Creando l'universo e modellando l'uomo a
sua immagine e somiglianza, Dio ha dato compimento
al suo desiderio di condividere la sua Gioia.
E perché la nostra gioia sia piena Dio ci
dà come comandamento proprio quello di amare,
che, secondo la bella espressione di santa
Teresa di Gesù Bambino, non è altro che dare
tutto fino a donare se stessi.
Fratelli e sorelle se non volgiamo interrompere
questa catena d'amore che parte dalla Trinità
e giunge sino a noi dobbiamo cominciare subito
senza perdere tempo ad aprirci a chi ci sta
accanto, con il quale / con la quale condivideremo
questa esperienza. Ma vogliamo in questa
apertura aprirci verso tutti coloro che non
ci garbano, verso coloro che ci hanno fatto
del male o da cui ci sentiamo feriti, vogliamo
aprire il nostro cuore a Dio adesso, con
la consapevolezza che se non apriamo il nostro
cuore agli uomini, non possiamo dire di averlo
aperto a Dio, dopo invocheremo lo Spirito
santo proprio perché ci doni questa nuova
apertura di cuore verso i miei familiari,
verso i fratelli del mio gruppo, verso il
mio Pastorale, il mio Parroco, il mio Vescovo
e così via.
---
» Esercizi da svolgere
A. Ricopia dal brano sull'amore il tratto che va da "Creando l'universo e" fino a "donare se stessi.".
B. Prosegui il brano sull'amore dal punto in cui si interrompe.
L'elenco qui sotto non serve per svolgere il lavoro.
---
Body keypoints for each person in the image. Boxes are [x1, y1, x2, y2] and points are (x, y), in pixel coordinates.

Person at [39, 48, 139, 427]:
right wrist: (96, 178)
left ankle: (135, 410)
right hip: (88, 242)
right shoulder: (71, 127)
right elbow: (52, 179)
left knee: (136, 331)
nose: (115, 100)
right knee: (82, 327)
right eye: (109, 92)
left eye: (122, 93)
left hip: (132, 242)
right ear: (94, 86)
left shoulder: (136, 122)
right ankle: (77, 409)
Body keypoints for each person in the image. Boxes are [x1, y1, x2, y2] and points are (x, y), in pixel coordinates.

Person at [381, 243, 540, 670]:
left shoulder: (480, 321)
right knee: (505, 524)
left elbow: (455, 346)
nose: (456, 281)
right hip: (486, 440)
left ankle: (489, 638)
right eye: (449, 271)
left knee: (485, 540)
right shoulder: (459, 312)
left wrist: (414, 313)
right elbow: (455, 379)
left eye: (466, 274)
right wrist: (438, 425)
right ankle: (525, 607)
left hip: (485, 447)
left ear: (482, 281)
---
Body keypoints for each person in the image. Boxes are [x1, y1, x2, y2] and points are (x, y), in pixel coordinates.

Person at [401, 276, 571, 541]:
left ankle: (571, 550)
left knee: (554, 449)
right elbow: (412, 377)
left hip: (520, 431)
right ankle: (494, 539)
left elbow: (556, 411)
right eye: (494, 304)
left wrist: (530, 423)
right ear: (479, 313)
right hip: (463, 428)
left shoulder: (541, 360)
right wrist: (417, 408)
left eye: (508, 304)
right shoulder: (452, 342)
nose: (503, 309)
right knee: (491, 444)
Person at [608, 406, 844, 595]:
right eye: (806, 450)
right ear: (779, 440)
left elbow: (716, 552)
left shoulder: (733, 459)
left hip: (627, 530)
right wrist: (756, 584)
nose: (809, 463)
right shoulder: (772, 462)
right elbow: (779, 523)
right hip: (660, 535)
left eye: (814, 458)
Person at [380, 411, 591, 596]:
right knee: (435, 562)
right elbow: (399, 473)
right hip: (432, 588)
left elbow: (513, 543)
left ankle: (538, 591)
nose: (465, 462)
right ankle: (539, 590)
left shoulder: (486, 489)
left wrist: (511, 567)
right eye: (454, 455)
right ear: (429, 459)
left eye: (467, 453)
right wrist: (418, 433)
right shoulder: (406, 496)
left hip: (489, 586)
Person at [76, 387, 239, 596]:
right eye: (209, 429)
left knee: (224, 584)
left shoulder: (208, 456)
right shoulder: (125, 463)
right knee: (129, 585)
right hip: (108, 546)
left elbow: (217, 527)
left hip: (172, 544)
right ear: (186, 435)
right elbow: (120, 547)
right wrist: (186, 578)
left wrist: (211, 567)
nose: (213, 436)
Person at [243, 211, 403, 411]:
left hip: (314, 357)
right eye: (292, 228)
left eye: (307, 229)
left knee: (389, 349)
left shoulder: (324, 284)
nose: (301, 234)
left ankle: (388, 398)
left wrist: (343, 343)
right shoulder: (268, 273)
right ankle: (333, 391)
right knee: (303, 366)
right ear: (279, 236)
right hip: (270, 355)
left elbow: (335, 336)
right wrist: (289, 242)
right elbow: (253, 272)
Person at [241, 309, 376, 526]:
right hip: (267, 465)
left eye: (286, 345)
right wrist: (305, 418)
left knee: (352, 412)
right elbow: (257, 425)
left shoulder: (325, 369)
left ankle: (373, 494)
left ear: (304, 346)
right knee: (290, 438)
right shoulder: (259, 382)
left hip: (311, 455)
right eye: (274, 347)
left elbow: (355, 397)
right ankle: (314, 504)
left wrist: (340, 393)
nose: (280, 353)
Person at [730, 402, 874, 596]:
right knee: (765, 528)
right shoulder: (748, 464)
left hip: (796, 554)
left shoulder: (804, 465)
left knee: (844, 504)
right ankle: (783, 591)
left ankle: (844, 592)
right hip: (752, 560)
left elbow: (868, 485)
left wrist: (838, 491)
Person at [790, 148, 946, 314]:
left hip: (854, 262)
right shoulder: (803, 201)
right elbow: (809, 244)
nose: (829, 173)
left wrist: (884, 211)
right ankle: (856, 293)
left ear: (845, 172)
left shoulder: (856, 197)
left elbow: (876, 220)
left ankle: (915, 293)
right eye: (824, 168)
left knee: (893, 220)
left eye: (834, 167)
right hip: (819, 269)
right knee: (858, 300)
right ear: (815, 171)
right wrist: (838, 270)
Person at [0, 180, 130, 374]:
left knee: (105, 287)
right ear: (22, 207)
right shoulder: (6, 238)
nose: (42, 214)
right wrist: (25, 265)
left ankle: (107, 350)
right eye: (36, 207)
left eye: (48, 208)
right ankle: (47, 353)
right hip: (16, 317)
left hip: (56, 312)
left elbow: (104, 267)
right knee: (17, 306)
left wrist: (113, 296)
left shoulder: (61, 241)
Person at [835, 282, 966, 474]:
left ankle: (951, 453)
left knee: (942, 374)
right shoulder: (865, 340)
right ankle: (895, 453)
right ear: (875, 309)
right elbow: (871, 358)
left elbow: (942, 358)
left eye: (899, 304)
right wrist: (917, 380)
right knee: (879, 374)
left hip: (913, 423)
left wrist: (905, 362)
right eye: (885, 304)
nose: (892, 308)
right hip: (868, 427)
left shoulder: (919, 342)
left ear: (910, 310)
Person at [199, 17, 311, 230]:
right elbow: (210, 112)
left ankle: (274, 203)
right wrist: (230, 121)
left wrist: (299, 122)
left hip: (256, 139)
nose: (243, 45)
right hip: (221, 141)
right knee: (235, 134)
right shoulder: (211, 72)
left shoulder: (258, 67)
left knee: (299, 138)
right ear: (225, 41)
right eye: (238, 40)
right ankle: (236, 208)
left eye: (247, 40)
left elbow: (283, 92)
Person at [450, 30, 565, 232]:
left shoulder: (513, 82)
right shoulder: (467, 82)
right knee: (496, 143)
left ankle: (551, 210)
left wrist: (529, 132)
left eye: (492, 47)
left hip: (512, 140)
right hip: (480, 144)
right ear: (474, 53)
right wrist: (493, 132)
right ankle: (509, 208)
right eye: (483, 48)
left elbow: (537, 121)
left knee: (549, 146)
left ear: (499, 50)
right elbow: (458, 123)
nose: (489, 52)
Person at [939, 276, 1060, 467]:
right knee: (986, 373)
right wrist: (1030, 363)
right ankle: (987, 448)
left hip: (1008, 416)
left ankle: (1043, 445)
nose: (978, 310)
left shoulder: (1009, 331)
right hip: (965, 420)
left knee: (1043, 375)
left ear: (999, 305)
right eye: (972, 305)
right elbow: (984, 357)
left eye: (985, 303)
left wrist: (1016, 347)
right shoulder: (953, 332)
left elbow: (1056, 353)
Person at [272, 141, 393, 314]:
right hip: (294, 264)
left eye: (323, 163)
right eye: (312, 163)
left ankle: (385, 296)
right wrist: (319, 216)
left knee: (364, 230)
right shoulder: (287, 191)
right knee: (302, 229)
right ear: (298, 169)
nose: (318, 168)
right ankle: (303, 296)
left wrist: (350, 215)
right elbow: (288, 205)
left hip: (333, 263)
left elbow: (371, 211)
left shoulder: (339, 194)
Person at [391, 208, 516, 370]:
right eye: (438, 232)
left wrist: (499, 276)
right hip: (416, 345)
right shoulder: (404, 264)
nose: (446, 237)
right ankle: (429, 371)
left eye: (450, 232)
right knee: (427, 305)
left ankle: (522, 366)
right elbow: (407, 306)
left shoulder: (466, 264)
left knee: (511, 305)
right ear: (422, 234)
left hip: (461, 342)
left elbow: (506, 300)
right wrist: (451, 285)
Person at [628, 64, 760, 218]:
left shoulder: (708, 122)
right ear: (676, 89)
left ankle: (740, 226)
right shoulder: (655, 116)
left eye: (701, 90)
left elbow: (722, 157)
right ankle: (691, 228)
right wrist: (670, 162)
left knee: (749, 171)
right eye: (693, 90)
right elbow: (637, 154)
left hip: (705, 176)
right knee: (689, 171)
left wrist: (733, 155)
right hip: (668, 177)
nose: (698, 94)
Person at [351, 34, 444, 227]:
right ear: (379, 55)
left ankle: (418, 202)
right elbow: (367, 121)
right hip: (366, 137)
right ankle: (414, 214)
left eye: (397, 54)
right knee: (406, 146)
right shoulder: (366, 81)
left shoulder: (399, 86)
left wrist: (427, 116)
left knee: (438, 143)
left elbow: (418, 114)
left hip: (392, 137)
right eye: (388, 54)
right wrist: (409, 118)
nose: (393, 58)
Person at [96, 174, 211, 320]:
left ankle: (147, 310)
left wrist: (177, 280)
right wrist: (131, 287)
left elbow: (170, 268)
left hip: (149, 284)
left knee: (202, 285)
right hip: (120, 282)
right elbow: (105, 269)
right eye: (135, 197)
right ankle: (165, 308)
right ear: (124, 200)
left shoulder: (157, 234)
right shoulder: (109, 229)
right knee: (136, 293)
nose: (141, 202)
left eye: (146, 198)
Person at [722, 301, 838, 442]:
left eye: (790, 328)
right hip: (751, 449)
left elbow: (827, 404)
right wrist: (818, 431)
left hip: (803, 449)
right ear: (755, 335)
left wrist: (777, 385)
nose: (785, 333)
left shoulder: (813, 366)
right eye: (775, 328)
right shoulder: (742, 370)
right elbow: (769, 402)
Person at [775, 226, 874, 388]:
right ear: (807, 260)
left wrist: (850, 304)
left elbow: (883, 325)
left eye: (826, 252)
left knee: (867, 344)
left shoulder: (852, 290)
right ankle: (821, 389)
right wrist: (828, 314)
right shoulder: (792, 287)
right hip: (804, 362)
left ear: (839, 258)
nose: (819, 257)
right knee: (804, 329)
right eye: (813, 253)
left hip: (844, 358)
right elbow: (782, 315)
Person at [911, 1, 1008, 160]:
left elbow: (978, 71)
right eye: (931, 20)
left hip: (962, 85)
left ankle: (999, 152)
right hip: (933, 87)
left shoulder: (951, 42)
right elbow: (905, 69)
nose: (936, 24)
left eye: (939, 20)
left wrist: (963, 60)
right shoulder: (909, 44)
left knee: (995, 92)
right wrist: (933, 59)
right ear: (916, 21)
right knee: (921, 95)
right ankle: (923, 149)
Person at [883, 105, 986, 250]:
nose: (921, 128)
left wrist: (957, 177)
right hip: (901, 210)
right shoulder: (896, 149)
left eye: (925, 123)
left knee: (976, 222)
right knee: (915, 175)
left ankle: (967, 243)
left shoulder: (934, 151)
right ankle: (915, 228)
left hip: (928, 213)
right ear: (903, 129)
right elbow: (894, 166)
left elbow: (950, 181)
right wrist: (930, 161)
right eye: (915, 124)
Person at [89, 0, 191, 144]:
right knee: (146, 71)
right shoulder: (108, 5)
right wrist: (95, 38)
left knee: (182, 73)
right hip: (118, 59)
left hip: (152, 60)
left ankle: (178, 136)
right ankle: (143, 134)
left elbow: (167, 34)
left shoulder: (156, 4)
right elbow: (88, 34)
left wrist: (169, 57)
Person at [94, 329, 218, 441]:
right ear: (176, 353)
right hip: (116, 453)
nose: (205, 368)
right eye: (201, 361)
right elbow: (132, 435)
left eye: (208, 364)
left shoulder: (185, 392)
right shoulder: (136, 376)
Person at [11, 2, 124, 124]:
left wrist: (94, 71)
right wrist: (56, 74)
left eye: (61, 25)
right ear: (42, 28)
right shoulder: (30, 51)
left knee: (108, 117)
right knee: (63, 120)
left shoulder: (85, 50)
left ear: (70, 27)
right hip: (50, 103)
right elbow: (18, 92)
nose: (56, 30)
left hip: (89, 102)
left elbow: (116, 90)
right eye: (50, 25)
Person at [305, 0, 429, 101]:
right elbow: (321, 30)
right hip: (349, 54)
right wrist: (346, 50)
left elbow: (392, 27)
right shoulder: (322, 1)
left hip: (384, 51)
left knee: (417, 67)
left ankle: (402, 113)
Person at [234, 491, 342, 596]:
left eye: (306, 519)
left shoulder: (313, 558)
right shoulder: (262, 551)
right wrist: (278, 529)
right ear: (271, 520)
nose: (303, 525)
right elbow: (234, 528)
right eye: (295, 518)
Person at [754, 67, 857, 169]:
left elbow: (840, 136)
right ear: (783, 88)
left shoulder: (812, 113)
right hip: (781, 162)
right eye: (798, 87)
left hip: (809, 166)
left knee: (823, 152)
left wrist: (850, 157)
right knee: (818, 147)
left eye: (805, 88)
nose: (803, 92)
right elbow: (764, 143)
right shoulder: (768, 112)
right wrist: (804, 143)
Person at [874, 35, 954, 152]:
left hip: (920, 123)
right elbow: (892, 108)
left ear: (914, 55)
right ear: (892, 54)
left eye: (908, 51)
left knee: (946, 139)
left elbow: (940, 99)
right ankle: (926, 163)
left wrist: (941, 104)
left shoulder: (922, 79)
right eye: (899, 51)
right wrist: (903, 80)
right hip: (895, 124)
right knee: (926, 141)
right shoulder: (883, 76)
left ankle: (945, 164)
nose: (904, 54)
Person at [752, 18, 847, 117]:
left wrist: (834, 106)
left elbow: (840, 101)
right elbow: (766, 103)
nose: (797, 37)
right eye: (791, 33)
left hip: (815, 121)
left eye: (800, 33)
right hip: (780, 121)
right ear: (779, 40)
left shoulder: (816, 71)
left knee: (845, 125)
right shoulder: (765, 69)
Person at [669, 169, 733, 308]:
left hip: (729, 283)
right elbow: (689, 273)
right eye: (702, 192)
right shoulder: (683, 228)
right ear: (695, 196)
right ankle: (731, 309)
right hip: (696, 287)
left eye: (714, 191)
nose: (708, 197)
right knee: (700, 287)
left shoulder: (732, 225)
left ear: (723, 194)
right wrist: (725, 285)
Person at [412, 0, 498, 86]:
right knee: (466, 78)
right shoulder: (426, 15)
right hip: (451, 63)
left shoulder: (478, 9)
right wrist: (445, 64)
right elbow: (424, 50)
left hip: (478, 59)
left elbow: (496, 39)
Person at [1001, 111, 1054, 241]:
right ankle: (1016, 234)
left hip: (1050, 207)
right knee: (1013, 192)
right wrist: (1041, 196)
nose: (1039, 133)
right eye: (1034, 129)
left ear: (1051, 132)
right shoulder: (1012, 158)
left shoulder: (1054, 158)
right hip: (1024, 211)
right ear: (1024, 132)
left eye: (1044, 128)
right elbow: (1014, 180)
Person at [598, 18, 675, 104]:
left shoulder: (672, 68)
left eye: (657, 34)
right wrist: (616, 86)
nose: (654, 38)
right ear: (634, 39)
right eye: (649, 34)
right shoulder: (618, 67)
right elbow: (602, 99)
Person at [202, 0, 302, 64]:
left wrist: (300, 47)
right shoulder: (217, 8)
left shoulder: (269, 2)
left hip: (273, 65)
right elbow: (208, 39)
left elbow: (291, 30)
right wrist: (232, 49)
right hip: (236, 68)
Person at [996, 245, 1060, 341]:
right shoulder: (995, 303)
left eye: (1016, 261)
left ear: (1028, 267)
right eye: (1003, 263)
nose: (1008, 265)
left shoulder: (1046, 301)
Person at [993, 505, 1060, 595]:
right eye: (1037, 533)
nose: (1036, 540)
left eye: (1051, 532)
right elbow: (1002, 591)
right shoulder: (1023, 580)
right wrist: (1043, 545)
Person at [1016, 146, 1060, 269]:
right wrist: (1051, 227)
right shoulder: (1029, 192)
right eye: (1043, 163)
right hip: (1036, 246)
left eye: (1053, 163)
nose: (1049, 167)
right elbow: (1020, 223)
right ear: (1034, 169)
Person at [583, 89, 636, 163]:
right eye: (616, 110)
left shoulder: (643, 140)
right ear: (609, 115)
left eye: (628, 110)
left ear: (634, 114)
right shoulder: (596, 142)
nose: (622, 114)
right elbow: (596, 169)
---
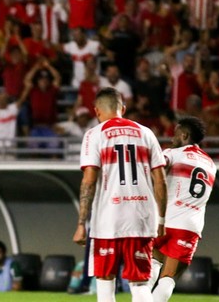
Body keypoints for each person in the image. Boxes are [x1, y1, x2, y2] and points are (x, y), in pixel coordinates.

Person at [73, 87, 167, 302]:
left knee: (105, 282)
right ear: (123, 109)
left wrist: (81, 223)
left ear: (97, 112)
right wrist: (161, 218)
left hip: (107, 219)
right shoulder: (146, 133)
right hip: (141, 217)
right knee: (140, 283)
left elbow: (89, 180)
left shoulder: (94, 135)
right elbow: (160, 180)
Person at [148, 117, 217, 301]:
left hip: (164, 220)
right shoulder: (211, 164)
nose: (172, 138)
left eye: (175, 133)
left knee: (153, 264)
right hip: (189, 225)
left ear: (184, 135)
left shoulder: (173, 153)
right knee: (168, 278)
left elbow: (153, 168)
---
» Risposte agli esercizi
A.
Creando l'universo e modellando l'uomo a
sua immagine e somiglianza, Dio ha dato compimento
al suo desiderio di condividere la sua Gioia.
E perché la nostra gioia sia piena Dio ci
dà come comandamento proprio quello di amare,
che, secondo la bella espressione di santa
Teresa di Gesù Bambino, non è altro che dare
tutto fino a donare se stessi.

B.
Dobbiamo essere consapevoli che il rifiuto
dell'amore di Dio, il rifiuto del perdono,
e la disobbedienza ai suoi comandamenti spengono
la nostra gioia. Ma oggi vi annuncio una
certezza: Il peccatore che ritorna al suo
Dio sarà proprio come il Figliol prodigo
perdonato e ristabilito nei suoi diritti,
rivestito degli abiti regali e radioso di
gioia: " non c'è gioia più grande tra
gli angeli di Dio che per un solo peccatore
che si converte. E il Padre stesso è felicissimo
di riaccogliere suo figlio che era perduto
ed è stato ritrovato, che era morto ed è
tornato in vita (Lc 15,32)
Oggi iniziamo subito a fissare il Nostro
sguardo su Gesù : è Lui il canale della gioia
del Padre, il solo nome attraverso cui possiamo
essere salvi (cfr At 4,12).
La nascita di Gesù è stata annunciata ai
pastori di Betlemme come "una grande
Gioia che sarà di Tutto il popolo" (Lc
2,10) e ancora Gesù rassicura i suoi discepoli
su ciò che li attende: " voi piangerete
e vi rattristerete, ma il mondo si rallegrerà.
Voi sarete afflitti, ma la vostra afflizione
si cambierà in Gioia.. vi vedrò di nuovo
e il vostro cuore si rallegrerà e nessuno
vi potrà togliere la vostra gioia" (Gv
16, 20.22-23)
Voglio confidarvi un segreto!
C'è una chiave citata da Davide nei suoi
salmi ; questa è detta la chiave di Davide
, quella chiave che apre il cuore di Dio.
Questa chiave alcuni di voi la conoscono
bene e l'hanno usata, altri forse la conoscono
ma non l'hanno mai usata; altri ancora non
la conoscono proprio; questa chiave è la
chiave che ci apre alla Gioia: è la Lode!
Al ritorno da questa tre giorni non ci sia
nessuno che non abbia conosciuto e usato
la Chiave di Davide!!
La lode non è altro che un ringraziamento
centrato su Dio stesso e non sui suoi doni.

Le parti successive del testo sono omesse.